His gaze didn’t waver. “I never noticed.” When Aziza lifted her eyebrows, he shook his head. “
Never
, Aziza. She’s good at her job, but that is all. The Alpha might wish it were different, but he has no say over what I do when I’m off the job.”
“You never are, not really.” She took a breath. There was no point in getting sidetracked. “I’m talking about Ram. He isn’t connected to the killings. He would die before he became a part of the Jiniyr. I think he feels the same way about the Niyr as you do about Jinn. Hell, you’ve obviously had enough people tailing him and reporting his every move to know more about where he spends most of his days than I do. Our workouts at The Hangar and my visits to Underbridge are the only times I see him anymore, since you and Hillary made it clear he shouldn’t stay with us at Penn’s flat. And I’ve told you what goes on at the club. I’ve even invited you to join me. Since that’s how the victims are connected, am I a suspect? I was there last night. Why him and not me? Why not my Niyr Te? She’s not into kink but at least we both have our
unnatural
abilities. Ram is powerless.”
“Powerless, I believe, since I saw the cuff of the exile with my own eyes, but I don’t think for a second he isn’t causing trouble. It’s what Jinn do.” Brandon looked down at her and his grip softened, turning into a caress. “Aziza, damn it, I wanted to comfort you, to be here for you and apologize for keeping this from you, not have this argument again. Believe it or not, I was going to tell you about the women, about the club connection tonight. But after I dropped you off, I spent hours following a trail that kept going cold until this pinged on our radar. I had no idea you’d have to see this before I could tell you everything. I should have told you after the second murder, the moment we realized what the victims had in common.”

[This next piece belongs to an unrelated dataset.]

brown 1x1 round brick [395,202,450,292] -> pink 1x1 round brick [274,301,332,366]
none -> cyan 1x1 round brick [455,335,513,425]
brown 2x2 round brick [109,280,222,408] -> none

“Yes, you should have. And I know what they have in common. Me. Just like before, Razia and his Jiniyr—”
“It
isn’t
Razia.” Brandon shook his head. “I would know his scent and
that
, I would have told you.”
Only that?
He paused. “But I can’t doubt that it is Jiniyr. Traces of both races were on all the bodies. You’re right, we were never trained for this. My people didn’t believe their own senses at first. Didn’t believe it even after Hillary, Devil and I gave testimony to the Alpha about what we’d seen—what Natalie confirmed we’d done battle with. We were raised on the old stories, Jinn and Niyr as enemies throughout time, with only our people and the Vessel’s treaty standing between them and the destruction of three worlds—theirs and ours. We had no idea, nothing to prepare us for the possibility of a faction of both joining together in secret. It was unthinkable.”

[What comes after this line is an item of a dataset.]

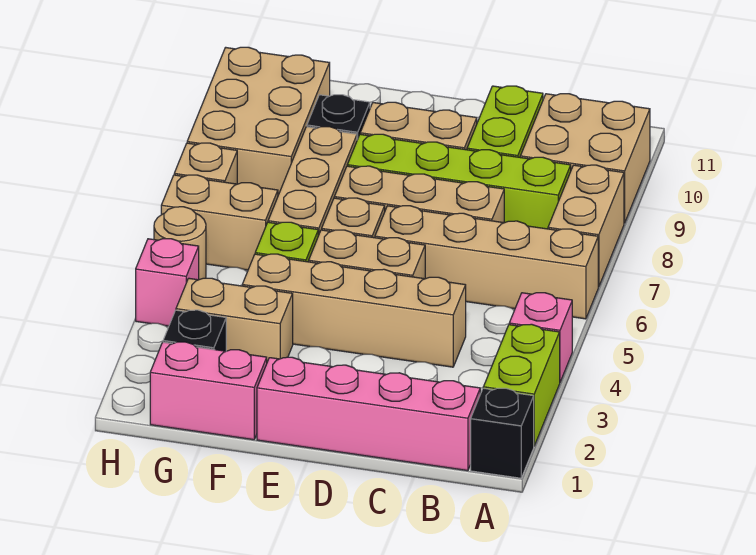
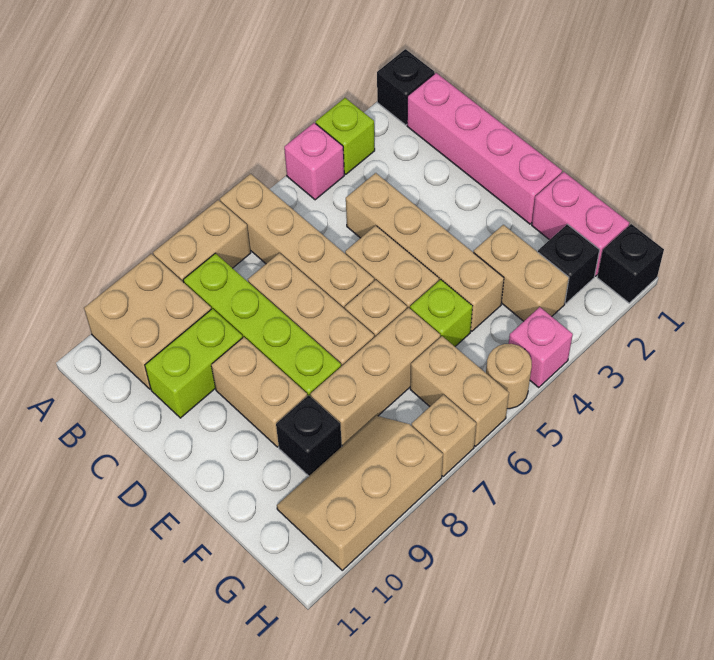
lime 1x2 brick [483,324,560,446] -> lime 1x1 brick [316,98,375,174]
tan 2x3 brick [187,47,330,195] -> tan 2x3 slope [277,416,443,570]
none -> black 1x1 brick [597,224,664,303]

It was forbidden. Unheard of. Aziza had heard that before. Te had told her that the slightest hint of such a collaboration would throw her people into chaos. But the Jiniyr managed to do a lot of damage for being such a secret. Razia and his Jinn partner Harash alone had been responsible for more suffering than Aziza could measure.
They had separated her family when she was still a toddler, driven her mother crazy for most of Aziza’s life and then picked them off, one by one, until only she was left. Their intention that Aziza specifically be the one to accept the gift and become Fireborne was the only reasoning they’d given for their crimes. Someone they could manipulate. They’d had no idea how strong her grief would make her. How determined and dangerous she could be.
Harash found out.
Brandon was still talking. “And now we have the added headache of dealing with Scotland Yard. Three women brutally carved up in London in the last three weeks will have every bobby and camera in the city paying closer attention. Our men on the inside can only do so much.”
Aziza leaned into his body, craving his warmth enough to give in to momentary weakness. “She wasn’t dead.”